Just a few years later, as the Soviet Union fell, the United States was able to maintain the treaty with the newly formed Russia as well as a few former Soviet territories turned newly born nations like Ukraine, Belarus and Kazakhstan.

The United States first publicly announced that they had intelligence confirming Russia’s violation of the treaty in 2014, saying that Putin’s regime had specifically violated the sections pertaining to the testing and development of such a platform. However, the American government declined to provide any more information, likely because doing so may have revealed elements of the nation’s intelligence gathering apparatus. However, in December of last year, the American government once again delivered public accusations of INF treaty violations, but this time they went so far as to call the platform out by name.
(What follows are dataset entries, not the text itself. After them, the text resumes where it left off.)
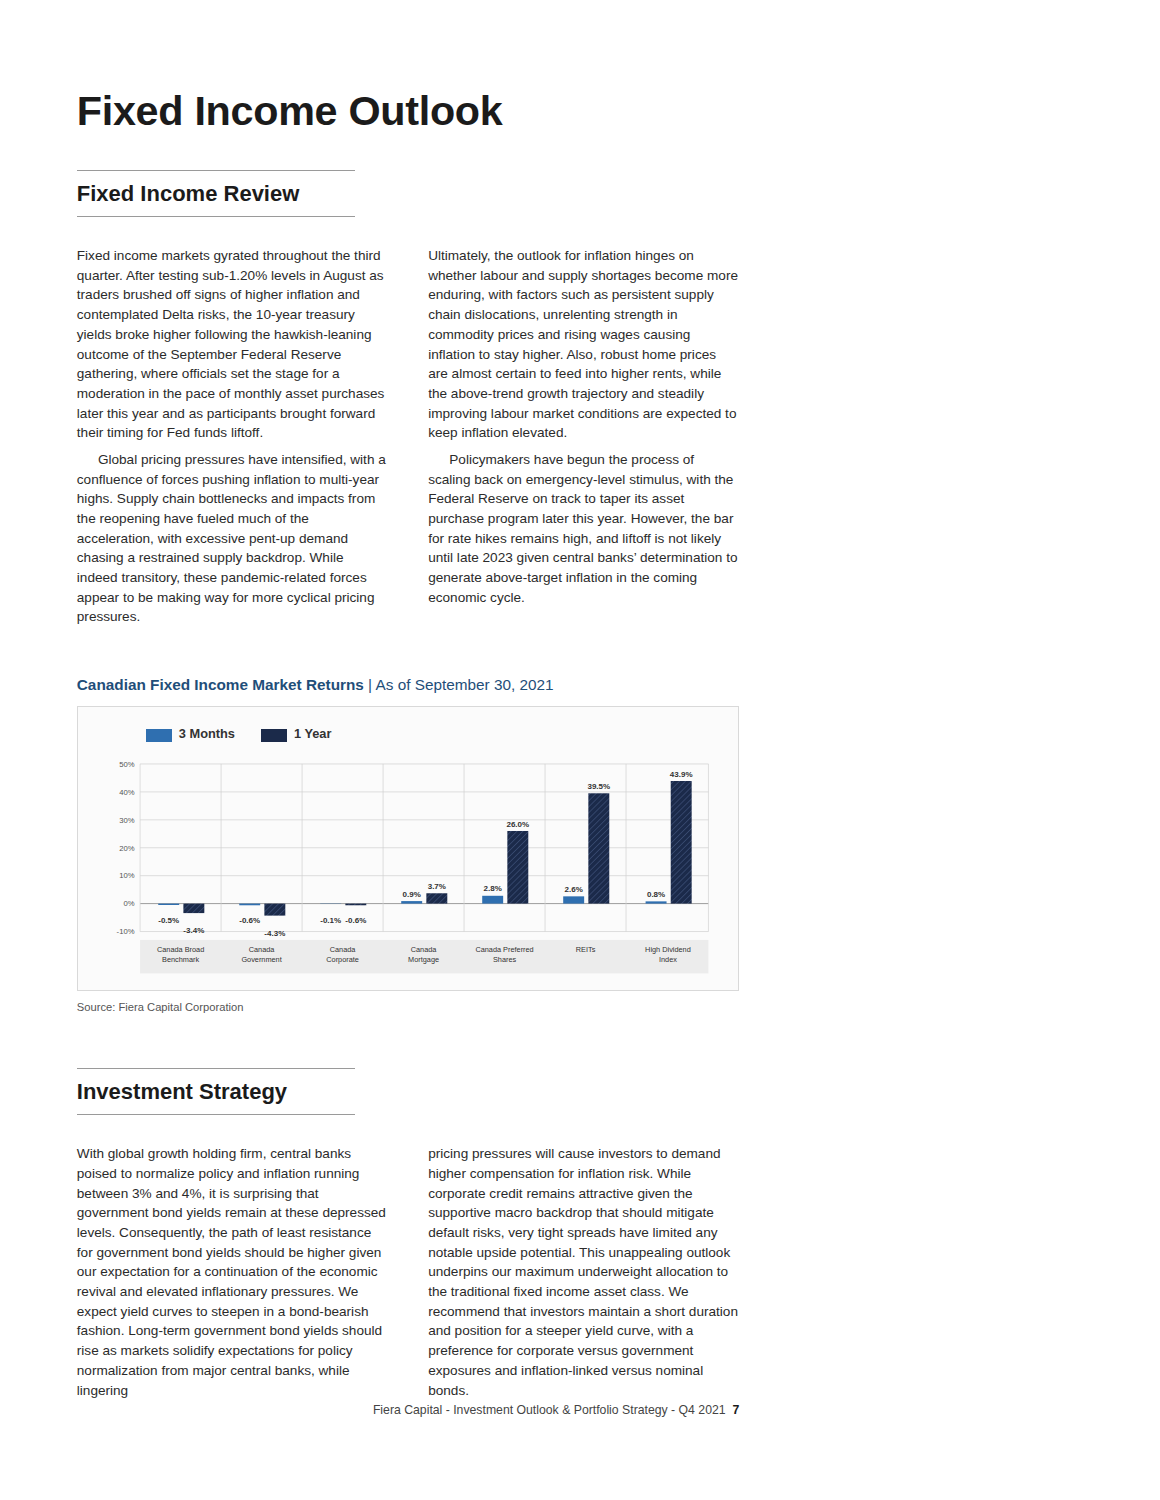Fixed Income Outlook
Fixed Income Review
Fixed income markets gyrated throughout the third quarter. After testing sub-1.20% levels in August as traders brushed off signs of higher inflation and contemplated Delta risks, the 10-year treasury yields broke higher following the hawkish-leaning outcome of the September Federal Reserve gathering, where officials set the stage for a moderation in the pace of monthly asset purchases later this year and as participants brought forward their timing for Fed funds liftoff.
Global pricing pressures have intensified, with a confluence of forces pushing inflation to multi-year highs. Supply chain bottlenecks and impacts from the reopening have fueled much of the acceleration, with excessive pent-up demand chasing a restrained supply backdrop. While indeed transitory, these pandemic-related forces appear to be making way for more cyclical pricing pressures.
Ultimately, the outlook for inflation hinges on whether labour and supply shortages become more enduring, with factors such as persistent supply chain dislocations, unrelenting strength in commodity prices and rising wages causing inflation to stay higher. Also, robust home prices are almost certain to feed into higher rents, while the above-trend growth trajectory and steadily improving labour market conditions are expected to keep inflation elevated.
Policymakers have begun the process of scaling back on emergency-level stimulus, with the Federal Reserve on track to taper its asset purchase program later this year. However, the bar for rate hikes remains high, and liftoff is not likely until late 2023 given central banks’ determination to generate above-target inflation in the coming economic cycle.
Canadian Fixed Income Market Returns | As of September 30, 2021
3 Months 1 Year
50% 40% 30% 20% 10% 0% -10% -0.5% -3.4% -0.6% -4.3% -0.1% -0.6% 0.9% 3.7% 2.8% 26.0% 2.6% 39.5% 0.8% 43.9% Canada Broad Benchmark Canada Government Canada Corporate Canada Mortgage Canada Preferred Shares REITs High Dividend Index
Source: Fiera Capital Corporation
Investment Strategy
With global growth holding firm, central banks poised to normalize policy and inflation running between 3% and 4%, it is surprising that government bond yields remain at these depressed levels. Consequently, the path of least resistance for government bond yields should be higher given our expectation for a continuation of the economic revival and elevated inflationary pressures. We expect yield curves to steepen in a bond-bearish fashion. Long-term government bond yields should rise as markets solidify expectations for policy normalization from major central banks, while lingering
pricing pressures will cause investors to demand higher compensation for inflation risk. While corporate credit remains attractive given the supportive macro backdrop that should mitigate default risks, very tight spreads have limited any notable upside potential. This unappealing outlook underpins our maximum underweight allocation to the traditional fixed income asset class. We recommend that investors maintain a short duration and position for a steeper yield curve, with a preference for corporate versus government exposures and inflation-linked versus nominal bonds.
Fiera Capital - Investment Outlook & Portfolio Strategy - Q4 2021 7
Russia’s 9M729 cruise missile (which carries the NATO designator SSC-8) is a land-based platform that experts assess to have an operational range of 310 miles to 3,400 miles. A report released by the State Department that same month wasn’t much more specific of about Russia’s violations of the treaty, but did also point out that the Russian military was no longer honoring the specifics outlined within it.

The United States has determined that in 2016, the Russian Federation (Russia) continued to be in violation of its obligations under the INF Treaty not to possess, produce, or flight-test a ground-launched cruise missile (GLCM) with a range capability of 500 kilometers to 5,500 kilometers, or to possess or produce launchers of such missiles.”

General Paul Selva, the Vice Chairman of the Joint Chiefs of Staff, was a bit more descriptive in his statements before the House Armed Services Committee in March, saying:

We believe that the Russians have deployed a land-based cruise missile that violates the spirit and intent of the Intermediate Nuclear Forces Treaty. The system itself presents a risk to most of our facilities in Europe. And we believe that the Russians have deliberately deployed it in order to pose a threat to NATO and to facilities within the NATO area of responsibility.”

Over the weekend, President Trump made the announcement that the United States would be formally leaving the INF Treaty; a decision that was met with a slew of headlines suggesting that Trump himself, rather than the Russian government, had decided to do away with what is being characterized as an important facet of the nuclear stability enjoyed by the world in recent decades. Although, Trump notably said that development of weapon systems that would have been in violation of this treaty won’t begin until after America’s formal departure — adding that they won’t begin at all if Russia and the United States can come to a new agreement pertaining to medium range conventional and nuclear missiles.

In that case, it seems the decision to leave the agreement is about leverage, rather than about the development of new weapons. The White House seems to think playing hardball regarding this treaty might force the Russian government to do away with their 9M729 missile program — and if it doesn’t, then honoring the treaty would have remained a one-sided endeavor after all.

And a treaty that’s only honored by one side is really no treaty at all.